Makhana might be having a trendy moment, but this humble puffed seed has been around forever. Dry-roast it in a pan with a pinch of black salt and jeera powder — no ghee needed. Have it with a glass of cold chaas spiced with ginger, coriander, and a dash of hing. This breakfast is light enough to enjoy casually but still keeps you full. Makhana is low in fat and a good source of magnesium, while chaas supports digestion and helps you stay cool, especially in hot or humid weather.

4/6

One besan pancake with onions

Besan is one of those hero ingredients that quietly does everything — it’s protein-rich, gluten-free, and super filling without needing much. A thin besan pancake with onions, a sprinkle of ajwain, and some green chilli gives you that warm, savoury hit in the morning. Cook it with minimal oil and it easily fits the under-150 category. It’s quick, it’s satisfying, and it goes great with a spoon of homemade chutney or even plain dahi. Besan also helps manage sugar levels and keeps you full longer.

5/6

A bowl of fruit with black salt and lemon

Yes, fruit is obvious, but we’re not talking about bland slices. A bowl of chopped guava or papaya with black salt, lemon juice, and a hint of chilli powder turns into something you’ll actually look forward to eating. It wakes up your palate, gives you fibre, vitamins, and hydration — and still keeps things light.
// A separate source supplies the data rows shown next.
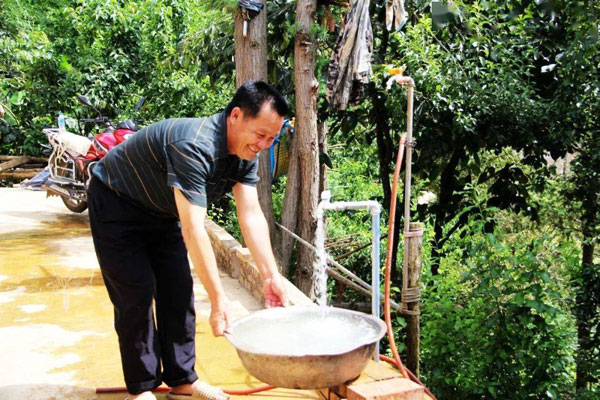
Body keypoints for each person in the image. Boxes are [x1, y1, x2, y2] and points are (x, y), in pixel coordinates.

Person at [87, 81, 290, 400]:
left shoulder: (246, 151)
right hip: (116, 202)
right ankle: (141, 388)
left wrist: (270, 276)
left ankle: (182, 380)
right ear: (236, 116)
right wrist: (219, 299)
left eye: (271, 138)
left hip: (161, 210)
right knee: (136, 294)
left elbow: (251, 214)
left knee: (178, 289)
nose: (264, 145)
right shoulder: (193, 145)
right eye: (261, 134)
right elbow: (194, 229)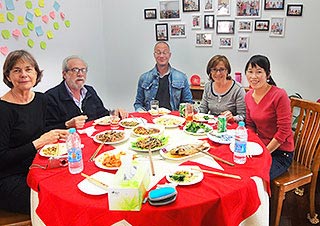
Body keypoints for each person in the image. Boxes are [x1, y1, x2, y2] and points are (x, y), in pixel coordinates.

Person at [0, 50, 69, 214]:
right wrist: (38, 143)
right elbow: (2, 157)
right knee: (56, 200)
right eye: (17, 70)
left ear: (36, 73)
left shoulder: (41, 99)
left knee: (71, 183)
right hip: (9, 177)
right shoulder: (3, 109)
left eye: (28, 69)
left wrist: (64, 126)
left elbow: (40, 129)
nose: (23, 74)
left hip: (36, 166)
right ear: (8, 76)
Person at [244, 54, 294, 180]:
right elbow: (250, 125)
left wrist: (265, 153)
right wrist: (251, 147)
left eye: (259, 72)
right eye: (250, 72)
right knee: (237, 168)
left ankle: (262, 200)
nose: (253, 76)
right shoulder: (248, 96)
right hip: (260, 148)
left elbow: (284, 131)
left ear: (268, 74)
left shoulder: (279, 95)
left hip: (280, 153)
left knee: (254, 178)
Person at [45, 55, 127, 130]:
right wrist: (67, 125)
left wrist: (114, 113)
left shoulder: (90, 91)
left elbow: (102, 115)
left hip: (95, 138)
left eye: (83, 70)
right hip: (69, 142)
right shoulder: (51, 97)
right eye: (75, 70)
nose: (80, 74)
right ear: (64, 74)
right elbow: (47, 129)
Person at [134, 41, 193, 111]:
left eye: (165, 52)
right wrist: (141, 111)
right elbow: (138, 103)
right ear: (154, 55)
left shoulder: (181, 77)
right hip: (151, 118)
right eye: (158, 53)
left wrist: (187, 108)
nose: (161, 56)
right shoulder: (144, 78)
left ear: (169, 55)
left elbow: (188, 102)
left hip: (174, 119)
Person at [198, 55, 246, 122]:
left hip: (230, 127)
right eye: (214, 69)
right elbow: (203, 109)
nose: (218, 73)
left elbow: (243, 116)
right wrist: (193, 110)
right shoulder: (208, 86)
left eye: (222, 69)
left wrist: (233, 118)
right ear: (210, 72)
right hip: (211, 127)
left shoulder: (238, 89)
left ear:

This kind of breakfast is perfect when you want a break from heat-based cooking but still want your body to feel nourished and awake.

6/6

Leftover lauki sabzi rolled in one small phulka

Got leftover bottle gourd sabzi in the fridge? Roll it into a small phulka and heat it on the tawa — that’s your breakfast. Lauki is low in calories but high in water and fibre, making it ideal for mornings. This quick roll is satisfying without being heavy. The phulka gives you a bit of carb to start your day, and the lauki keeps things cool and light. A simple, homestyle option that uses what’s already in your kitchen.